Boosting Application Speeds
October 12, 2016 Leave a comment
A process called Dense Footprint Cache may help significantly speed up applications on computers and mobile devices. When a processor is running an application, it has to retrieve data which is stored “off processor” in device memory. This process takes time. In order to make it faster, processors have a cache of die-stacked dynamic random access memory that allows the processor to go to the cache and retrieve the data more quickly.
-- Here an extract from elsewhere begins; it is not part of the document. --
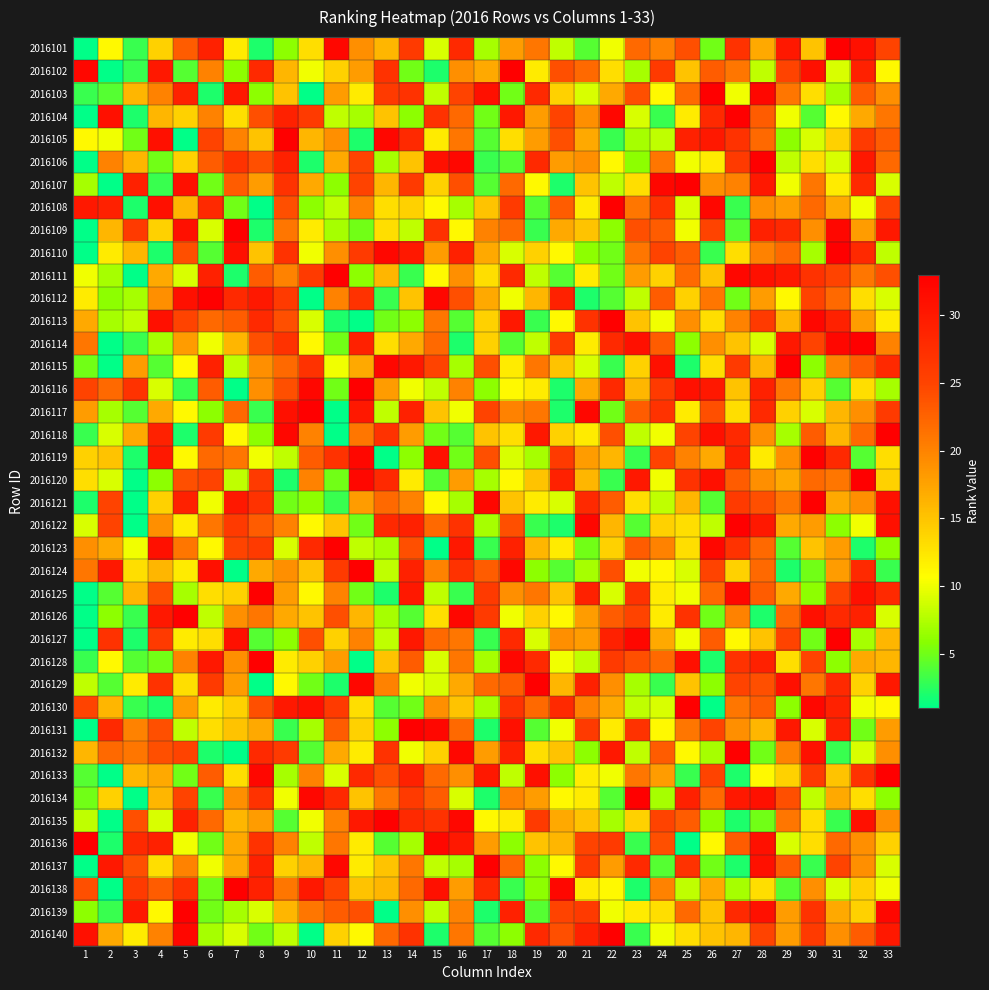

At 33, list the series in order from largest to smallest.

2016118, 2016133, 2016139, 2016121, 2016122, 2016109, 2016129, 2016140, 2016115, 2016125, 2016117, 2016101, 2016108, 2016111, 2016105, 2016106, 2016104, 2016114, 2016103, 2016132, 2016135, 2016131, 2016127, 2016128, 2016120, 2016136, 2016119, 2016113, 2016102, 2016130, 2016138, 2016107, 2016112, 2016126, 2016137, 2016110, 2016116, 2016123, 2016134, 2016124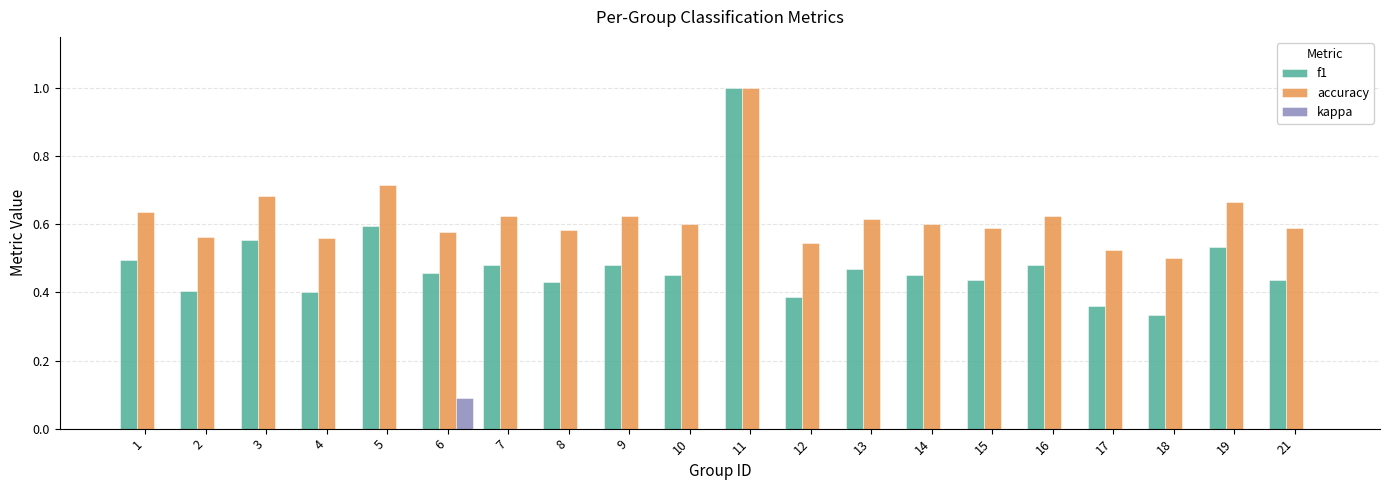

Is the value of kappa at 11 greater than the value of f1 at 10?

No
However, there is a decent chance that the data in question won’t be stored there, in which case the processor has to go to the memory anyway, which slows the whole process down. Under this new system though, the processor learns where data is stored, allowing it to access that data faster. Tests have shown that the average system is 9.5% faster than other, state-of-the-art computing methods, which is a noticeable improvement. Furthermore, the system allows the processor to skip over data that it knows is not in the cache, reducing “last level cache miss ratios” by 43%. As a bonus, the whole process uses 4.3% less energy than normal, which means slightly longer battery life, too.
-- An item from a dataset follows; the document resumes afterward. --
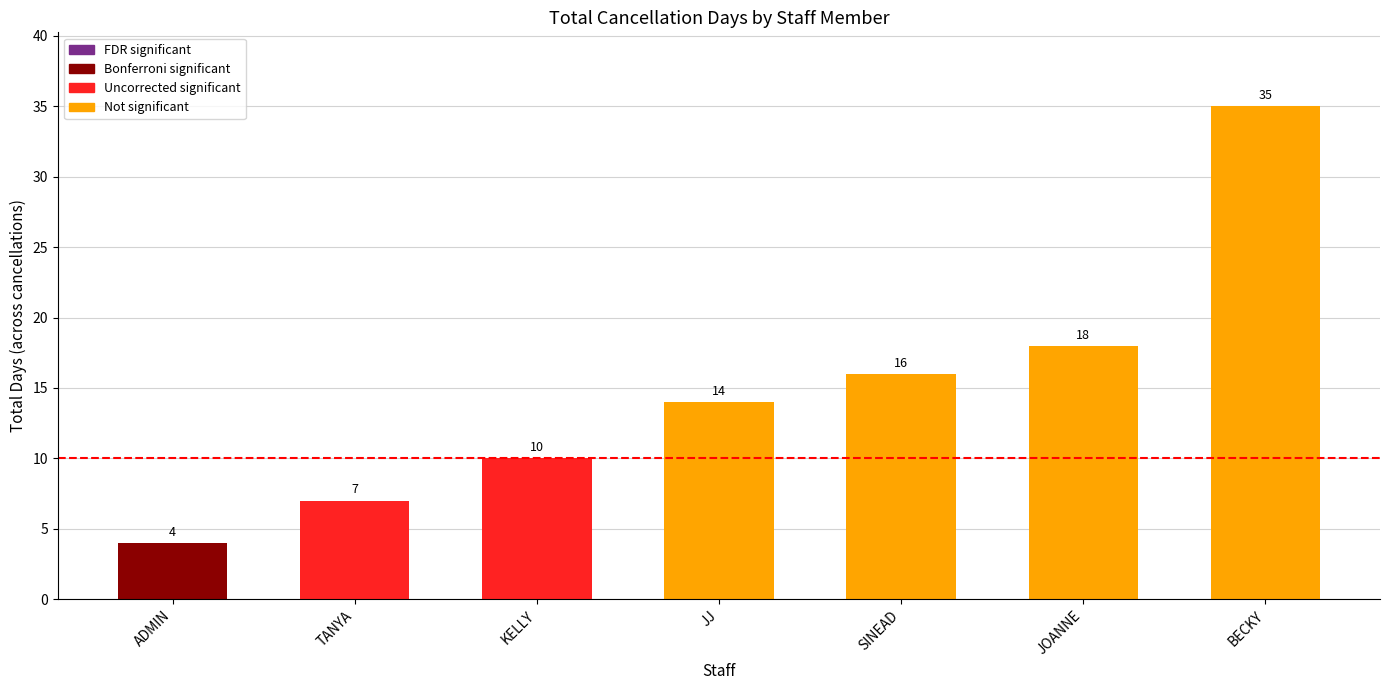

The chart shows a value of 7 at TANYA. True or false?

True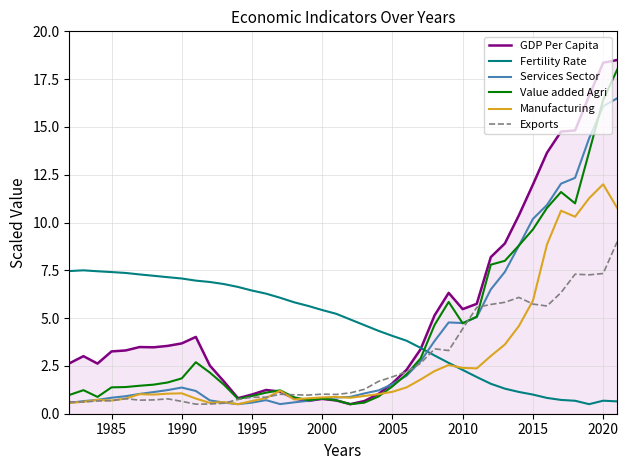

What is the minimum value shown in the chart?

0.5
While this technology (which is still new and not ready for the market) is unlikely to drastically change the way we compute, it will help, especially if it ends up in consumer devices like smart phones and tablets. Being able to use apps with even 9.5% more speed will improve customer use, and it will also allow more applications to function more quickly. This is the kind of thing that, bundled within next-generation smart phones, for example, makes people want to actually upgrade their devices. It’s the kind of improvement that actually means something, not like, say, removing the 3.5mm audio jack so that customers are forced to buy more expensive, more complicated headphones.